## Your instructions
Number of lines below with the word "Schema": give it and nothing more.

## Entries shown
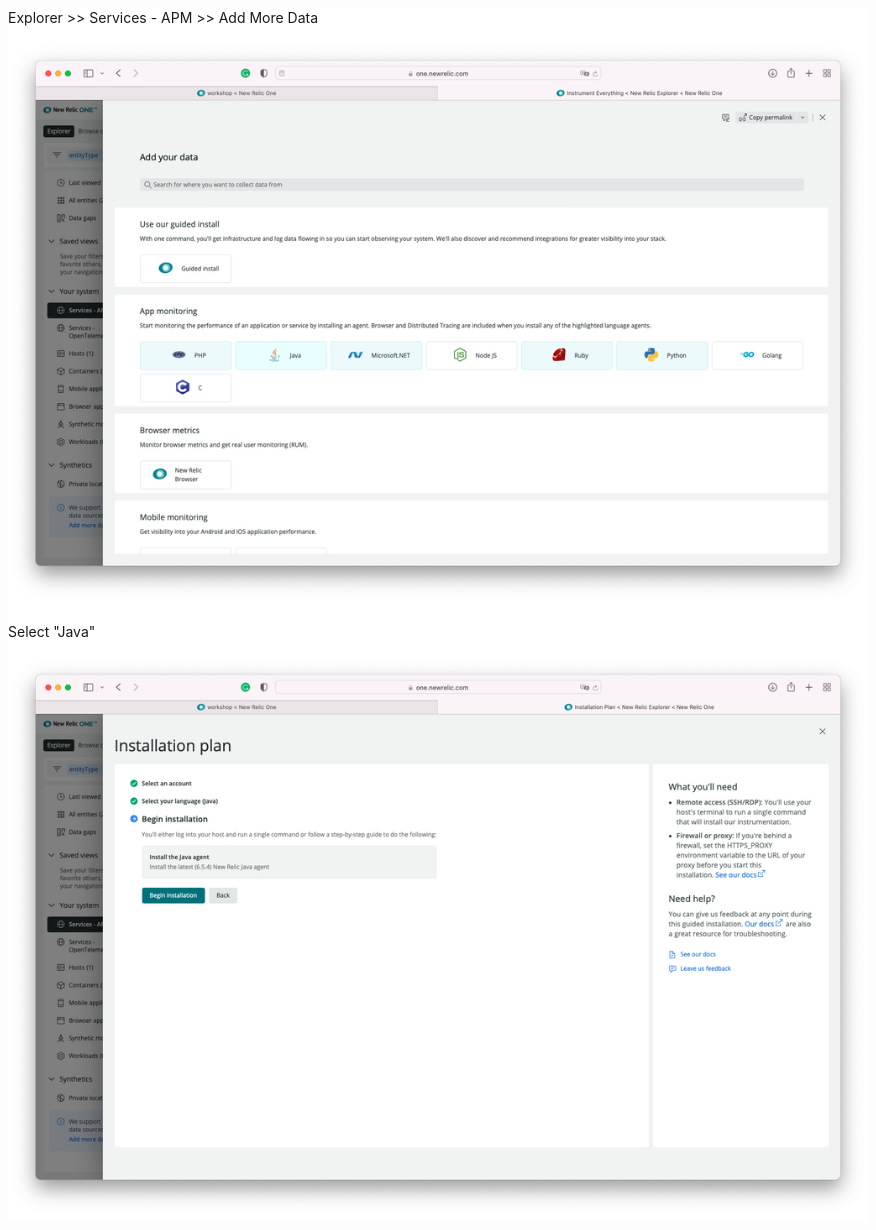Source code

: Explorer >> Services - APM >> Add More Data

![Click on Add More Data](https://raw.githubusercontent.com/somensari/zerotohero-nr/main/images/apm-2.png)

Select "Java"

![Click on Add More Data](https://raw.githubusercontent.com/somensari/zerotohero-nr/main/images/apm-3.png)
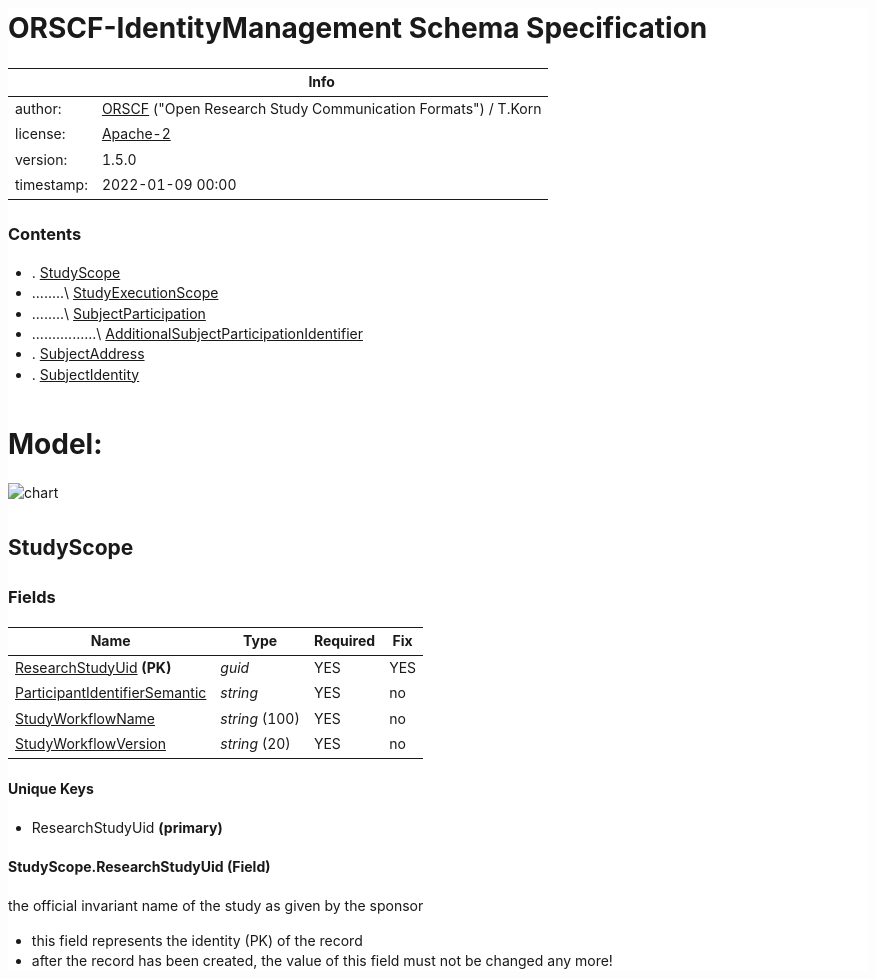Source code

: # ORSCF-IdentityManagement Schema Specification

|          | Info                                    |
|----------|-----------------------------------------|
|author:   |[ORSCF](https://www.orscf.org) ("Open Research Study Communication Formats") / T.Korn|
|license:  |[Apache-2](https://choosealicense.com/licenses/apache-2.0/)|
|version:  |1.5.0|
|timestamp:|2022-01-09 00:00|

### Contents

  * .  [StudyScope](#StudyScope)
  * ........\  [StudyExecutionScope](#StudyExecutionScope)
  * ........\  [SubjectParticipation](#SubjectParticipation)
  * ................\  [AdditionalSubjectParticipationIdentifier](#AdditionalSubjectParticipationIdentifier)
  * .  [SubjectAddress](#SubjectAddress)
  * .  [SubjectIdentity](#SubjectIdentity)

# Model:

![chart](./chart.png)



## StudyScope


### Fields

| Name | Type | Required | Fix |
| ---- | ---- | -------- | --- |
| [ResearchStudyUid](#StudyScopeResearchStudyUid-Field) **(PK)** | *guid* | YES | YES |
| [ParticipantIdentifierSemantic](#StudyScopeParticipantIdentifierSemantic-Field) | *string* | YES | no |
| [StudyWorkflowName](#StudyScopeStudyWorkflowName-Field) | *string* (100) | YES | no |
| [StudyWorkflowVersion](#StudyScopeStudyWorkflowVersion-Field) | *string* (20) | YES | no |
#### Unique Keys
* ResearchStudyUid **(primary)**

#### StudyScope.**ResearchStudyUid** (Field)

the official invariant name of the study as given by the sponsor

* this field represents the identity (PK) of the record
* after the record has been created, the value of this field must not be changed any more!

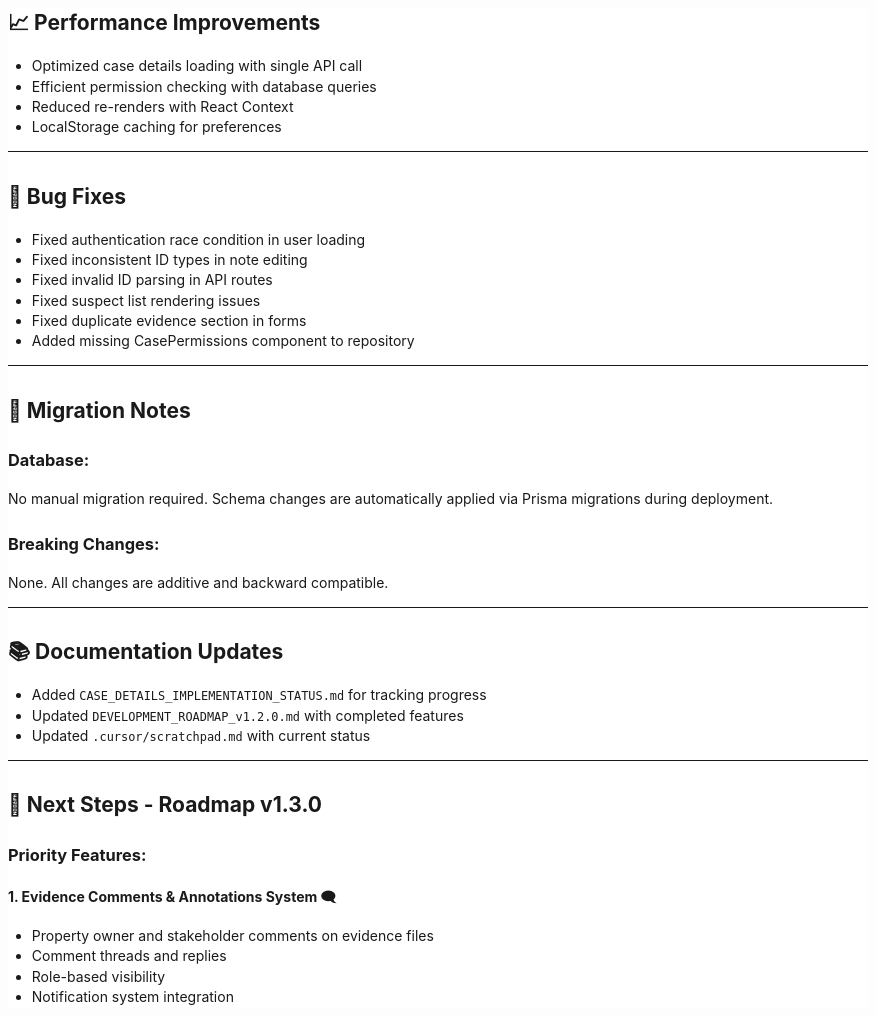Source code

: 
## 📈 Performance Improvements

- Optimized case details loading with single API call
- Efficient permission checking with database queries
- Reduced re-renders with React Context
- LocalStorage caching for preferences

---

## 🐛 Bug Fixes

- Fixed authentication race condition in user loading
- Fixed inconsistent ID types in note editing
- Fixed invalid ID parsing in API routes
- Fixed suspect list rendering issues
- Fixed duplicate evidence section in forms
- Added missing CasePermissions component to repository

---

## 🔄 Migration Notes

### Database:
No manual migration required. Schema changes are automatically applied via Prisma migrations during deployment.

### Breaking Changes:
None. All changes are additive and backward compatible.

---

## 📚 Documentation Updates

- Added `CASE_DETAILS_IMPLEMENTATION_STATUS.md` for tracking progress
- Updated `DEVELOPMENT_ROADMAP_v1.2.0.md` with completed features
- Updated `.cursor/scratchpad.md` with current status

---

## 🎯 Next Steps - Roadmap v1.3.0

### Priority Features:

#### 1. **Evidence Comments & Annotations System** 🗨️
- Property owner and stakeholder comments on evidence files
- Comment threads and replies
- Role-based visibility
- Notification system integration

## Written reply
2